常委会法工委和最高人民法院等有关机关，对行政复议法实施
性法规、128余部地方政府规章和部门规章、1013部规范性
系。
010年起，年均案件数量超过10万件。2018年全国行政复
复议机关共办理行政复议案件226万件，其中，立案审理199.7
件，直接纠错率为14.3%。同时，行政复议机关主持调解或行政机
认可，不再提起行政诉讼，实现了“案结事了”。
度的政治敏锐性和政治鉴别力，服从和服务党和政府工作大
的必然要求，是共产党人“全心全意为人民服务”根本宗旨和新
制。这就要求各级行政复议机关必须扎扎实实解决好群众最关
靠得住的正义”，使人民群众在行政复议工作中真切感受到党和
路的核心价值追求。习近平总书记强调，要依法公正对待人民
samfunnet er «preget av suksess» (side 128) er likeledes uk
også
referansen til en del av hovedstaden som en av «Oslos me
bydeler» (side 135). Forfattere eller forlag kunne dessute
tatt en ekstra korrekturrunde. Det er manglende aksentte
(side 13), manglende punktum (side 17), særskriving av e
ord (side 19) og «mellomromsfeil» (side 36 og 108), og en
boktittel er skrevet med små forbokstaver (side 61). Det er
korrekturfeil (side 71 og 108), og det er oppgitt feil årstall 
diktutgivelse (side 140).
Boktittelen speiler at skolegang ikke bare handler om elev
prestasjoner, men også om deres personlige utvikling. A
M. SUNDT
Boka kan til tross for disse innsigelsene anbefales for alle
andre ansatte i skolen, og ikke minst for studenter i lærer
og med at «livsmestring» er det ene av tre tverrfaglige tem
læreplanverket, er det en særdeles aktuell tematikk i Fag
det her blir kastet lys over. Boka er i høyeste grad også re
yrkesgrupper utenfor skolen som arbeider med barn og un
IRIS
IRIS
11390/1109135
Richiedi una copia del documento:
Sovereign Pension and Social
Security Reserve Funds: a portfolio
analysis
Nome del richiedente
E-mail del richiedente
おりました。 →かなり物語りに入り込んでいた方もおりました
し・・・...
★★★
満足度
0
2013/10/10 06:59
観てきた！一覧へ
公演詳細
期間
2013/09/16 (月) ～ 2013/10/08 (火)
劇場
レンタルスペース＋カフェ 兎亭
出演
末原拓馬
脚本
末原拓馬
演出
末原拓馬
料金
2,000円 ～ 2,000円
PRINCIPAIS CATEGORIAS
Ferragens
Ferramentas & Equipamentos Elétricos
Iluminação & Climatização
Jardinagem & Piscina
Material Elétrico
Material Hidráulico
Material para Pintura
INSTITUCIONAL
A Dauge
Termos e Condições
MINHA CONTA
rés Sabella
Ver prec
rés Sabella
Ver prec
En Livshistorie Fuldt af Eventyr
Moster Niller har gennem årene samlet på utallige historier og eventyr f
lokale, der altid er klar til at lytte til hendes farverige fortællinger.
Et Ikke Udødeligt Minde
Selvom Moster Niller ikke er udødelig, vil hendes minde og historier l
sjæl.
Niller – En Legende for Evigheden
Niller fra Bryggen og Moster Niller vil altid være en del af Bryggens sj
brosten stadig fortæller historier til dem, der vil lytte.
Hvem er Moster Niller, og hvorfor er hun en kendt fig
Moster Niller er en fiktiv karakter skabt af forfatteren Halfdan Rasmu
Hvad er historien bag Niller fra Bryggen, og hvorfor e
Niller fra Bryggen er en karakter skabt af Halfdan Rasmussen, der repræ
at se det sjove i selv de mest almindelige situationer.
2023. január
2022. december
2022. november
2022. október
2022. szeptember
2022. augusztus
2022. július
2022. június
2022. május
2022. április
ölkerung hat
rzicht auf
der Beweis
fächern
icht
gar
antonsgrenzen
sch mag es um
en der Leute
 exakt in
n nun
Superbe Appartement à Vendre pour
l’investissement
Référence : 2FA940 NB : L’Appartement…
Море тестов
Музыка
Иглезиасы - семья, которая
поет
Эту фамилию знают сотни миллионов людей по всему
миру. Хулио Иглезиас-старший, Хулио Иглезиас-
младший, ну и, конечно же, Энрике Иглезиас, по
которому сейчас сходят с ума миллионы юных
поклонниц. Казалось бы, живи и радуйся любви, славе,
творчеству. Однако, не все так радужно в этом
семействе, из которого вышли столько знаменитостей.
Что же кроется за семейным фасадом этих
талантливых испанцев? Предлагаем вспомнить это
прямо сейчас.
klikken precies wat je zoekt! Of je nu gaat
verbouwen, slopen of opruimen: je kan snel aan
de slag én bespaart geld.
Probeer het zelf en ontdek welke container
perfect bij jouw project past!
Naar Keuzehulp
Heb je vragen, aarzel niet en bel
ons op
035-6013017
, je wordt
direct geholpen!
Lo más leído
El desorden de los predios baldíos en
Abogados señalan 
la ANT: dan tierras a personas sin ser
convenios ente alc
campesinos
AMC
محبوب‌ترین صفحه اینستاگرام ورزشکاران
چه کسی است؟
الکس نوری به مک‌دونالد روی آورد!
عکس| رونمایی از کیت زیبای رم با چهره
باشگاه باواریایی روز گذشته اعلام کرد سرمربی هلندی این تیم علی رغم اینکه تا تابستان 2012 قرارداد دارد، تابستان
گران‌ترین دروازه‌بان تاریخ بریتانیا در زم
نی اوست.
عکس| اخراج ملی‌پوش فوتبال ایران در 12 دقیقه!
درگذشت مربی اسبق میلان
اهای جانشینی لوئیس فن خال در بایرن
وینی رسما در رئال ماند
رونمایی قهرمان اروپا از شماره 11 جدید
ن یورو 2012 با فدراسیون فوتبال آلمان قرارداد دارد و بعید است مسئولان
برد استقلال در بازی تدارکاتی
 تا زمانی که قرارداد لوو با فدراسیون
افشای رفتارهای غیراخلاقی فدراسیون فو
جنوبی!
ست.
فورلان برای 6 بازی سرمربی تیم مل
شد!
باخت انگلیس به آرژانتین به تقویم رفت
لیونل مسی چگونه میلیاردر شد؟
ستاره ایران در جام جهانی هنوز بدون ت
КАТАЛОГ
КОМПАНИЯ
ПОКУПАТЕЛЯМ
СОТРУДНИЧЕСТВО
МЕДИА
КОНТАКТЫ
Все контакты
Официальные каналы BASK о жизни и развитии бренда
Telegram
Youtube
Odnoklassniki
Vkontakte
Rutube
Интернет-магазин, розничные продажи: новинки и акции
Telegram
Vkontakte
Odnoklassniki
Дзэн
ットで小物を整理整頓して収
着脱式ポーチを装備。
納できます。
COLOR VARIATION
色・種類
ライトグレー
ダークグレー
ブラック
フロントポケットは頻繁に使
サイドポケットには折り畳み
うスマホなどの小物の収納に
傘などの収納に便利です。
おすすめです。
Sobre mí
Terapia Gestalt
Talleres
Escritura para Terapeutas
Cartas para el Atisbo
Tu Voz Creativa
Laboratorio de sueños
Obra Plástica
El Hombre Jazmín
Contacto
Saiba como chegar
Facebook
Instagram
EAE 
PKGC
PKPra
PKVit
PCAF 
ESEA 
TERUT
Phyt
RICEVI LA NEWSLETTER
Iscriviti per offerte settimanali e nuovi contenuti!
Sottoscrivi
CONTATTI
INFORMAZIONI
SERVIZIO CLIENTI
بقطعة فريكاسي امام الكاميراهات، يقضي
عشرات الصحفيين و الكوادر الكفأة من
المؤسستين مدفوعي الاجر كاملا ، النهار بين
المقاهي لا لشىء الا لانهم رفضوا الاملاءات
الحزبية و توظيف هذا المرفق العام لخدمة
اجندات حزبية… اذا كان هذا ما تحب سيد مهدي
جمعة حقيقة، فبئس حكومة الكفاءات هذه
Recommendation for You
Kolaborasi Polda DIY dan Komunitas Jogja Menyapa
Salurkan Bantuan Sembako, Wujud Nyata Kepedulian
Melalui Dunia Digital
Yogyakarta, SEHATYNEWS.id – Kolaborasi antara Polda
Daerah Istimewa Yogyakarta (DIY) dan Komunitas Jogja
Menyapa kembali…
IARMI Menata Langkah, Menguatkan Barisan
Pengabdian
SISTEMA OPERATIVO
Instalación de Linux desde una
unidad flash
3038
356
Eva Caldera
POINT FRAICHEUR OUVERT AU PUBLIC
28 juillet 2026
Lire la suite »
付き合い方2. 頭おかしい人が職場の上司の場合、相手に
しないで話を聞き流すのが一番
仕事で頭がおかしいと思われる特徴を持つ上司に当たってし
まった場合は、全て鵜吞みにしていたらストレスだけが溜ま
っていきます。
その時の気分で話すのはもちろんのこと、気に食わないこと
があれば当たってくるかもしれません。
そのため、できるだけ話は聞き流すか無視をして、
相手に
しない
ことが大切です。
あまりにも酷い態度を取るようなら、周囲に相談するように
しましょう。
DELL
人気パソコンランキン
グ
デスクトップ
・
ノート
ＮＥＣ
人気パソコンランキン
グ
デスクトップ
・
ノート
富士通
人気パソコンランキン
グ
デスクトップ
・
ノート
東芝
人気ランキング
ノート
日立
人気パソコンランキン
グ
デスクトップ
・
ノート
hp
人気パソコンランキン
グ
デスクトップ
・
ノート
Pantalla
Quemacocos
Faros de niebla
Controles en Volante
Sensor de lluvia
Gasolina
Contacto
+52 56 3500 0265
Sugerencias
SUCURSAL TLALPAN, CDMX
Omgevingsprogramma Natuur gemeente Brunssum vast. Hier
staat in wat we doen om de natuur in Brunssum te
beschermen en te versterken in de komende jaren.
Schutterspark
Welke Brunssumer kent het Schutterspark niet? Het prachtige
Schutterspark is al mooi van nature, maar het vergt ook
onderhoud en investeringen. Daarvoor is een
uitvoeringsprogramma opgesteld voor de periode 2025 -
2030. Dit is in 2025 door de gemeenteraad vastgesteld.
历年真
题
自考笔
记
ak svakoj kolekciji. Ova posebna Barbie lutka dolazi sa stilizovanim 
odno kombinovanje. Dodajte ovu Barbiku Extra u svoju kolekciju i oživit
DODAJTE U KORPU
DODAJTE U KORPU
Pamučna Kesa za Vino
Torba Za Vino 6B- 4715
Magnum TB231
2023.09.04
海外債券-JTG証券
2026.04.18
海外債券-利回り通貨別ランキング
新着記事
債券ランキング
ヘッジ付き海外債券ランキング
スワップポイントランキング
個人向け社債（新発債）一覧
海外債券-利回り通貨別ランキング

#### [What the task requires]
Could you reproduce, exactly, every line above from the line with "brosten stadig fortæller" to the line with "Эту фамилию знают", and no other line? Both ends count.

#### [Expected answer]
brosten stadig fortæller historier til dem, der vil lytte.
Hvem er Moster Niller, og hvorfor er hun en kendt fig
Moster Niller er en fiktiv karakter skabt af forfatteren Halfdan Rasmu
Hvad er historien bag Niller fra Bryggen, og hvorfor e
Niller fra Bryggen er en karakter skabt af Halfdan Rasmussen, der repræ
at se det sjove i selv de mest almindelige situationer.
2023. január
2022. december
2022. november
2022. október
2022. szeptember
2022. augusztus
2022. július
2022. június
2022. május
2022. április
ölkerung hat
rzicht auf
der Beweis
fächern
icht
gar
antonsgrenzen
sch mag es um
en der Leute
 exakt in
n nun
Superbe Appartement à Vendre pour
l’investissement
Référence : 2FA940 NB : L’Appartement…
Море тестов
Музыка
Иглезиасы - семья, которая
поет
Эту фамилию знают сотни миллионов людей по всему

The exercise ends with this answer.